**WORK ORDER:** Transcribe all the data below exactly, leaving its pictures out.

+++ EXERCISE DATA +++

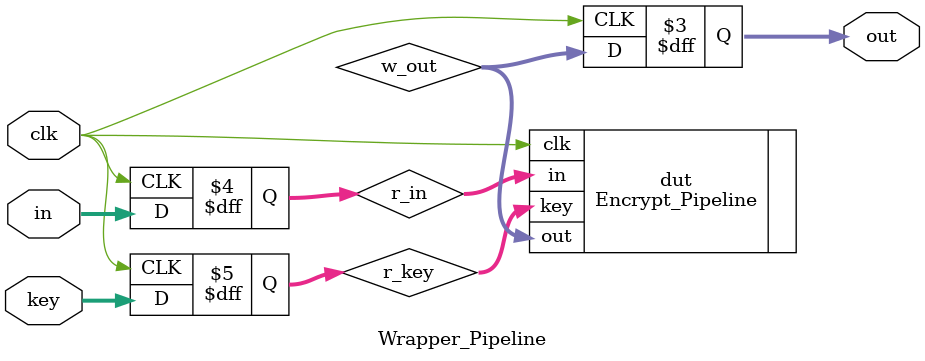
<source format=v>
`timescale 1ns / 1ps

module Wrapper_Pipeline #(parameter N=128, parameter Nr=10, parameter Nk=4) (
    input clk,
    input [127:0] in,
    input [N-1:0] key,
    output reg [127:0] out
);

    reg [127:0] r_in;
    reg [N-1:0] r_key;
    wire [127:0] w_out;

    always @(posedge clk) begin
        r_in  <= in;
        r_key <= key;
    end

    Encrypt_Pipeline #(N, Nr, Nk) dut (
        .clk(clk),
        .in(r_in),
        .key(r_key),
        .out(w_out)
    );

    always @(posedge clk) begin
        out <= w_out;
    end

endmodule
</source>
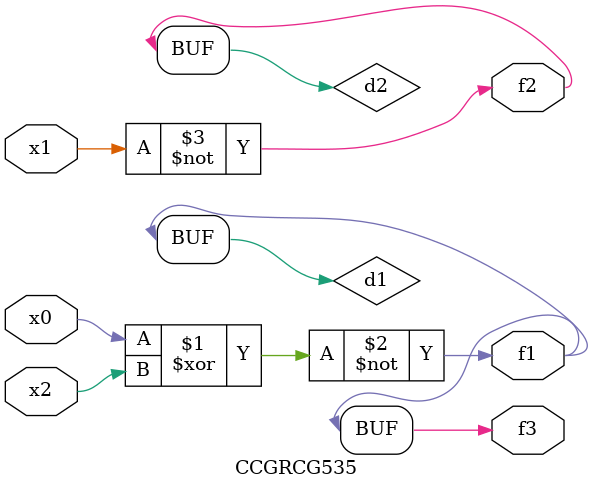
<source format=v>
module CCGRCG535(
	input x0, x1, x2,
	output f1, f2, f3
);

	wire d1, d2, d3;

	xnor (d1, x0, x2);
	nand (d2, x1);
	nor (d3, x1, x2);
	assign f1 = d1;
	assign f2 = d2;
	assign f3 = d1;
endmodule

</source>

+++

**RESPONSE TO THIS EXERCISE:**
<source format=v>
`timescale 1ns / 1ps

module Wrapper_Pipeline #(parameter N=128, parameter Nr=10, parameter Nk=4) (
    input clk,
    input [127:0] in,
    input [N-1:0] key,
    output reg [127:0] out
);

    reg [127:0] r_in;
    reg [N-1:0] r_key;
    wire [127:0] w_out;

    always @(posedge clk) begin
        r_in  <= in;
        r_key <= key;
    end

    Encrypt_Pipeline #(N, Nr, Nk) dut (
        .clk(clk),
        .in(r_in),
        .key(r_key),
        .out(w_out)
    );

    always @(posedge clk) begin
        out <= w_out;
    end

endmodule
</source>
<source format=v>
module CCGRCG535(
	input x0, x1, x2,
	output f1, f2, f3
);

	wire d1, d2, d3;

	xnor (d1, x0, x2);
	nand (d2, x1);
	nor (d3, x1, x2);
	assign f1 = d1;
	assign f2 = d2;
	assign f3 = d1;
endmodule

</source>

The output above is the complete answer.